I found that the iTunes music library was on par with Winamp’s and I liked how it could easily select by genre. My music collection is rather diverse from Classical, Chant, Mississippi delta blues, Classic Rock, to heavier rock and the ability to separate the music is a plus. One nice feature is its Podcasting playback is that if you leave a downloaded Podcast in the middle of playing it to play something else, that if you go back and play it again it starts where it left off. Though I do have some gripes about iTunes. How in the world do you make a software based player now without it being skinable? There is also no easy way to go from normal mode to mini-mode except to select the player and Ctrl-M. I would think that there should be a button to easily do this. Another thing missing is a right-click context menu listing various features. The same goes for mini-mode. Another annoyance is that if you choose to convert an mp3 to aac it won’t automatically delete it afterwards. There should be an option to choose how you want this to happen. What I consider to be pretty silly is that you can have album art for a song, yet there is no way to automatically get the album art. You would think they would have this linked to the iTunes website. You have to get the art yourself and then drag it into the album art area. One interesting thing is that it actually stores the album art within the tracks ID3 tag and the album art is displayed on the new iPods along with the song information. Overall I was impressed enough with iTunes to make it my primary music manager, though it took quite a while (about two days) to convert all my CDs in wma format to aac.

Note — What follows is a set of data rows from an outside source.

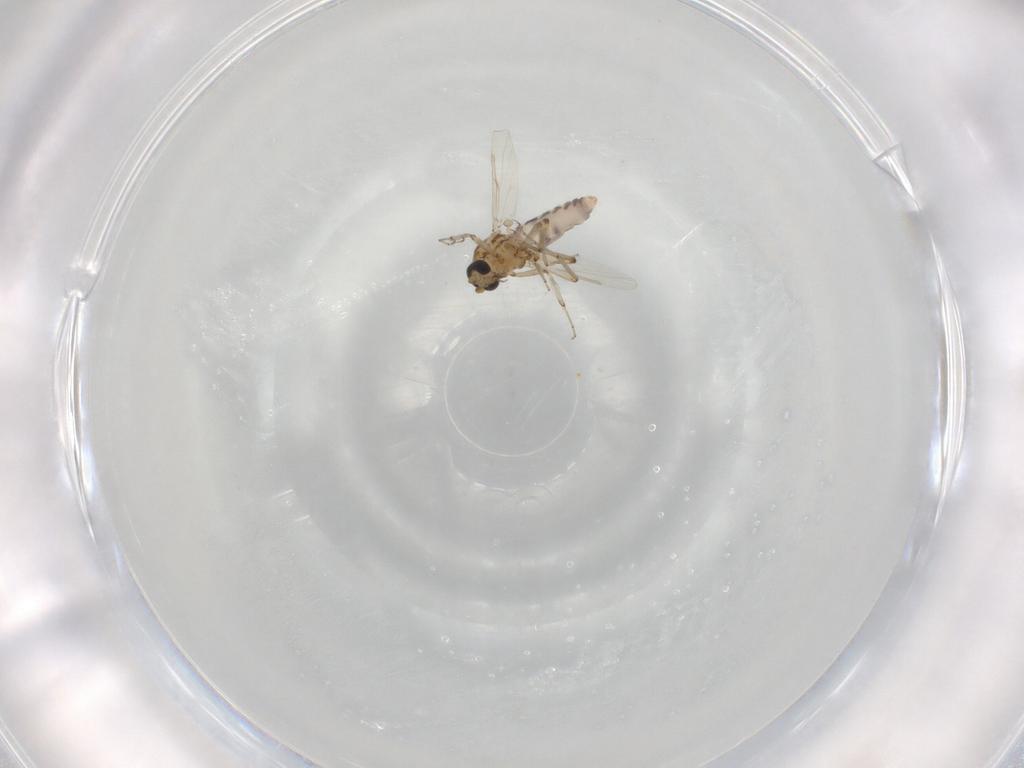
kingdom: Animalia
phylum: Arthropoda
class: Insecta
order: Diptera
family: Ceratopogonidae
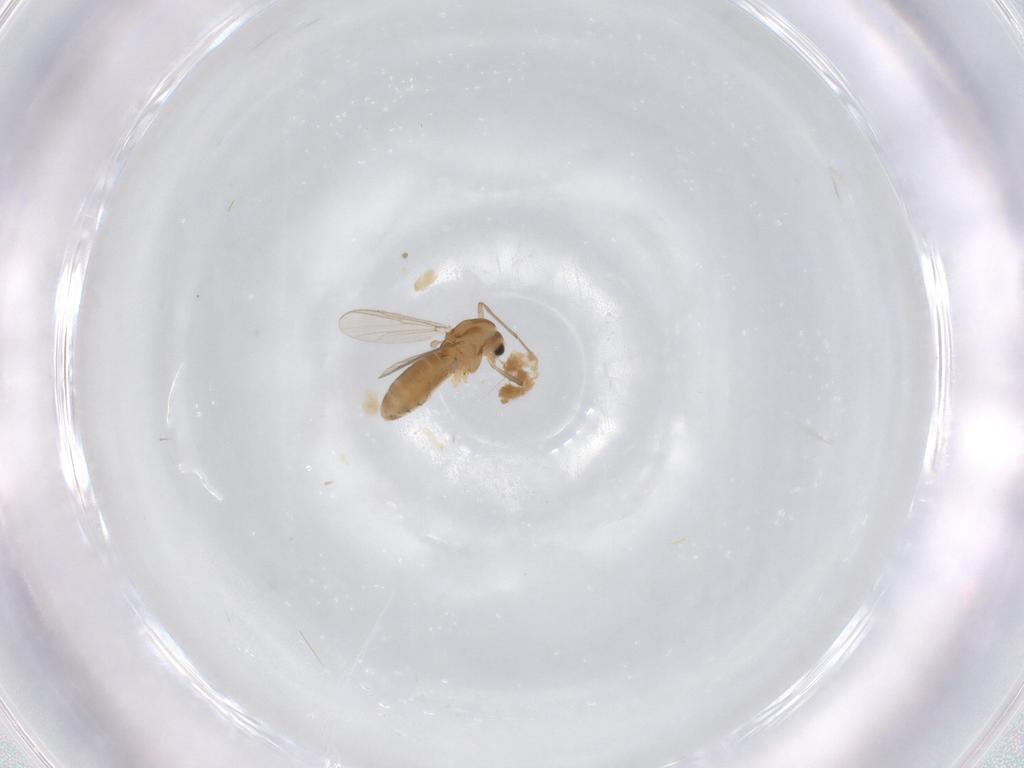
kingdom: Animalia
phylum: Arthropoda
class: Insecta
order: Diptera
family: Chironomidae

The other factor that got me to finally consider the iPod was the new larger hard drive sizes. A 20gig iPod was pretty much worthless to me considering I already had a 30gig plus music collection. I have also been using solid-state mp3 players to transfer files back and forth from work and so I wanted to also have plenty of room to do this also. Being that I am pretty cheap (my CD collection is primarily used CDs) the price factor on the 60gig iPod was rather steep, though considering that for $100 more you get three times the space available as the normal iPod and it has room to grow with my music collection I bit the bullet. Overall I am pretty impressed with the iPod. The color screen is really nice and even has the ability to view photos. Once you get use to the touch sensitive click wheel you can really appreciate how innovative this technology is to rapidly interact with your music library and to set the various options.
The only real faults I have with the iPod is that for such a pricey gadget that it doesn’t include a case. I have had multiple players and every single one from my first mp3 CD player on up had a case. Another annoyance is that when you plug it into your computer and later detach it that it does not remember where you left off. So if you were in the middle of a playlist or an audio recording you have to manually select it again. It would be nice if it worked similar to the way iTunes does with Podcasts in remembering the position you left off. For the last couple of months I have been using text-to-speech software to convert articles and other material to mp3s. I converted the new Vatican document INSTRUMENTUM LABORIS to mp3 to listen to while I work out. The mp3 was about 3 hours long and while the click dial is overall excellent for rapidly panning through a digital sound file it would be nicer to not have to do it.
Now if I am wrong about any of my critiques please let me know.